Even so, to Silvia Federici the female body is not the only one in which

capitalism intervenes, but the bodies of the proletariat in general are

dominated through hunger, reproduction, the subordination of basic needs

to work, etc. The case of the non-human animals is an absolute exponent

of this domination, their bodies at the same time being a source of

labour-power, machine production and products. In all these cases, the

control of the reproductive capacities of individuals plays a

fundamental role for the accumulation of wealth. The sows, cows and

sheep on the farms, female elephants and lionesses in the zoos and

circuses, the orcas in the aquarium... usually resist reproducing. Their

pregnancies are induced, their deliveries are scheduled, their daughters

[sic] are stolen and killed by the same industry that steals life from

them. It's them who decide how many bodies will be born and how they

will optimize their productivity. Lives are created in order to be

exploited and destroyed. In a more veiled way, States legislate to

punish a woman who does not want to collaborate in the reproduction of

the workforce [ed. – see for example the recent extention of

prohibitions against abortion in Spain, Brazil, etc.], and to have the

last word about how, when and how much she should give birth:

“Capitalism has always needed to control the bodies of women because

it's an exploitative system that privileges labour as the source of

wealth accumulation[…] Imagine if women go on strike and don't produce

children; capitalism comes to a halt” (Federici, 2014).
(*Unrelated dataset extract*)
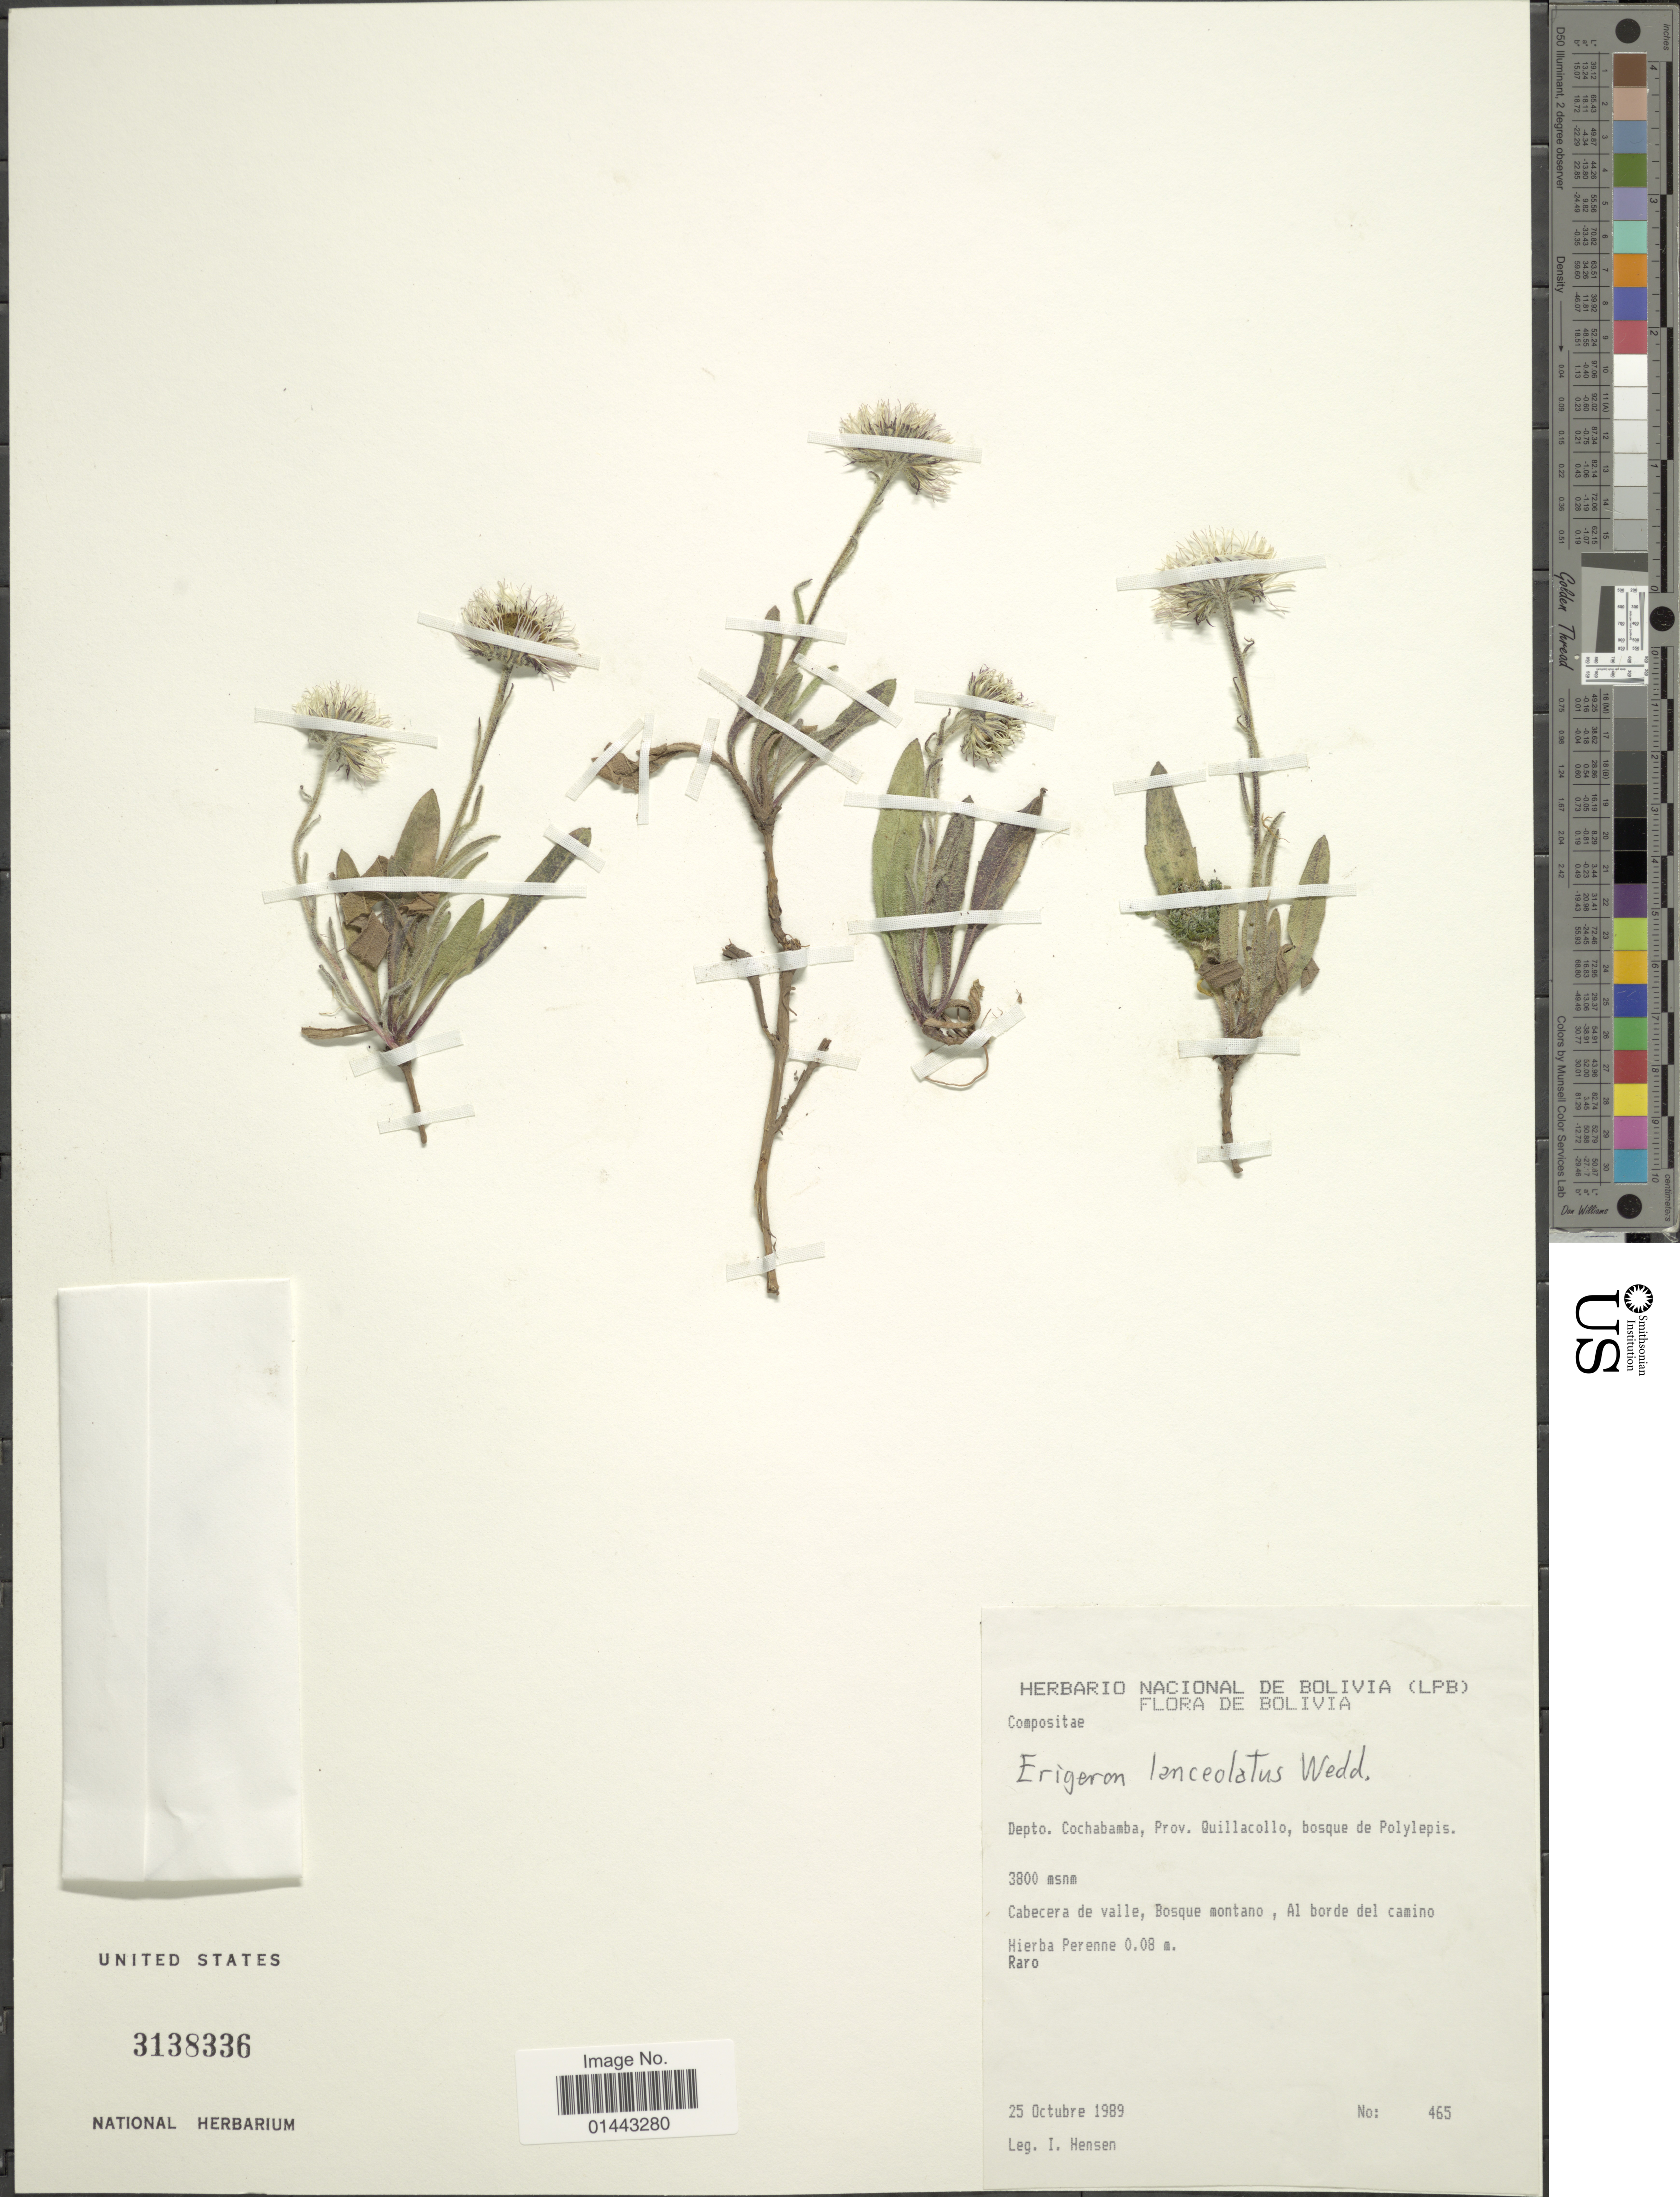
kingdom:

Denial of reproduction, exercised both by humans and by individuals of

other species, is without a doubt a powerful form of resistance, but

it's not the only one. The animals have made changes in the history of

labour by slowing or shutting down production, attacking their

exploiters, fleeing and even forming maroon communities free in nature.
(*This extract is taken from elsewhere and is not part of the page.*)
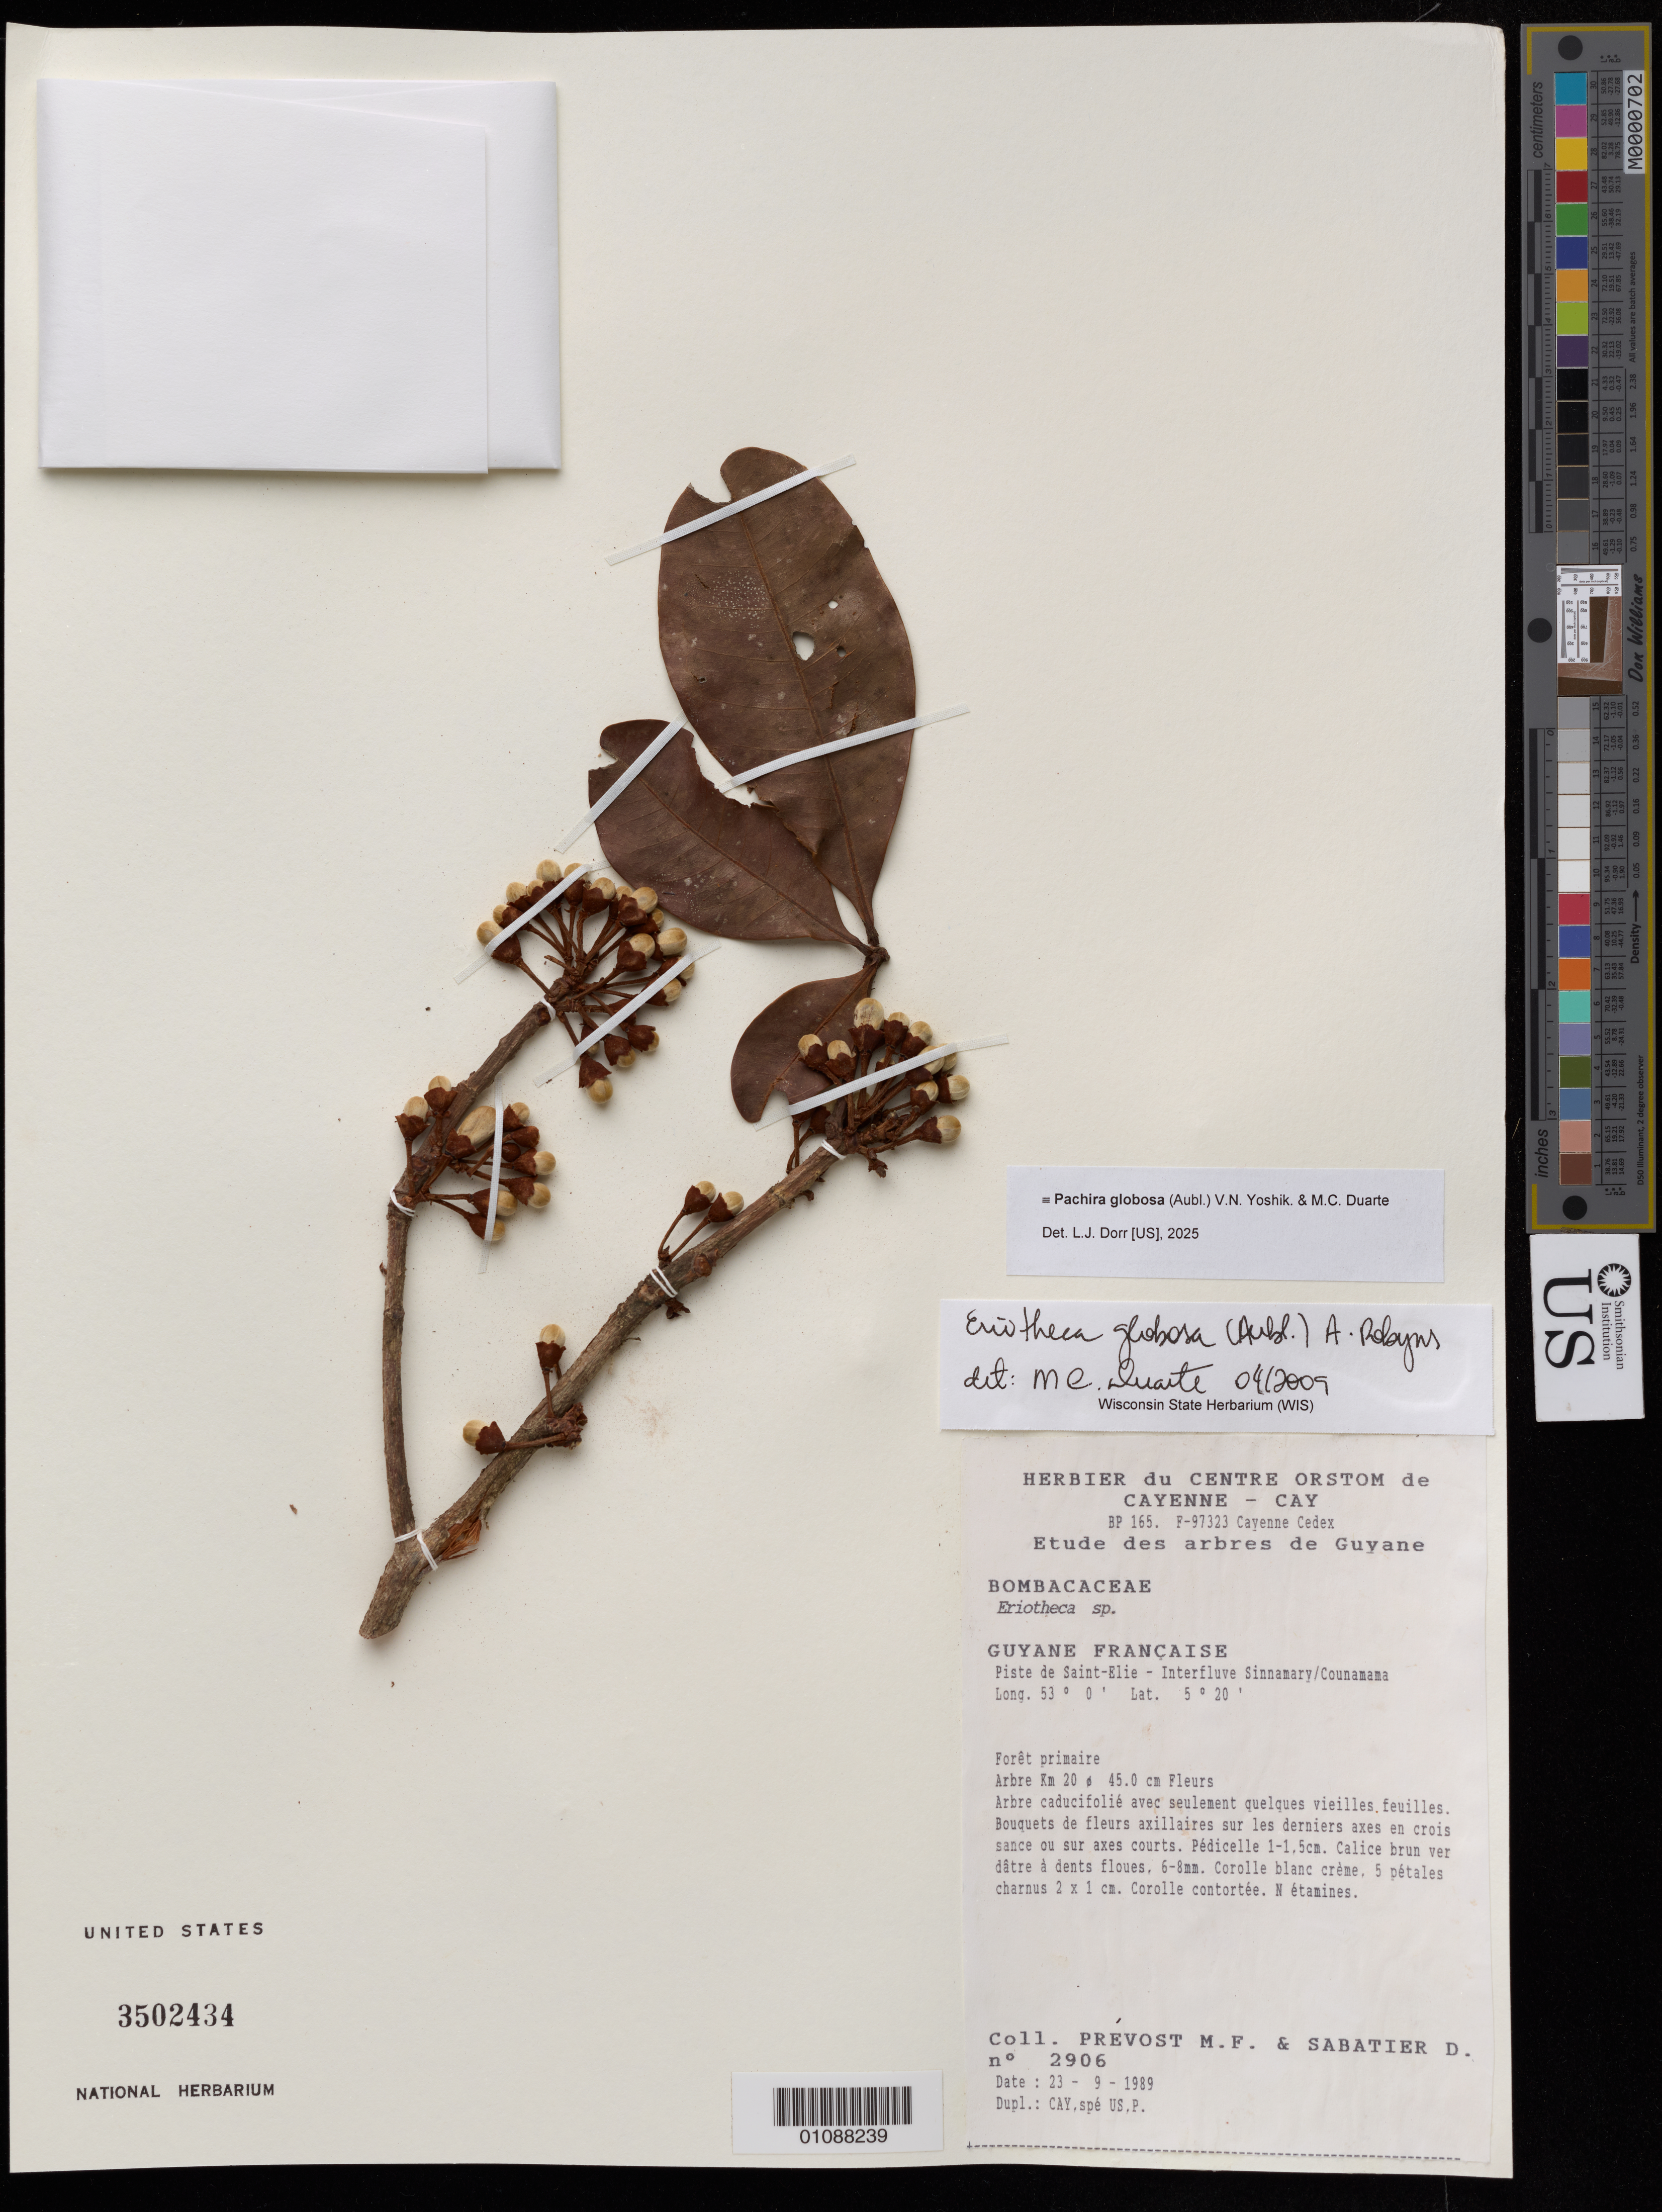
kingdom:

The women accused and persecuted for witchcraft were not the only people

who dared to challenge or question the power of the Church, the

patriarchy and the economic system. If exploitation and rebellion exist

beyond the classification of genus and species, so too can solidarity.

The search for the commons

Taking again the example of the witch hunts, the criminalisation and

isolation of certain subjects means a breakdown in the community. The

woman who wants to be something more than 'woman', who claims herself as

a free individual, owner of her body and of her relationships, is

presented as a monstrous lover of the devil, and enemy of humanity. She

who wants to control her reproduction is shown as a devourer of

children, who can make men impotent. Ultimately, the woman is 'something

else', different from other members of the social group. Midwives and

healers, and the religions linked to respect for nature, are also

stigmatised. Wildness and nature become something undesirable, and

punishable. In the same way, non-human animals are punished and subdued

until they are docile enough to be useful. These animals are also

perceived as 'something else', however much they work and live with the

group, and although there is no real taxonomic or logical difference

between what it means to be 'human' and what it means to be 'animal'.

Thus, although capitalism in practice places workers, housewives and

beasts of burden in the same position, only those who contribute with

waged productive work are considered among them as members of the

working class, and on the basis of this consideration build

relationships of mutual support and solidarity. Both Hribal and Federici

pursue with their research, more or less explicitly, a break with this

limited view of the idea of class. Their proposals seek to broaden the

concept of the commons, to put it into practice, and promote recognition

among equals from below, by eliminating the barriers imposed from above

to prevent that we find and help each other.

It's a newly-born idea, which has much to say and discuss, but at the

same time it's one of the oldest ideas in the world: we are in this

together, and together we'll get through this.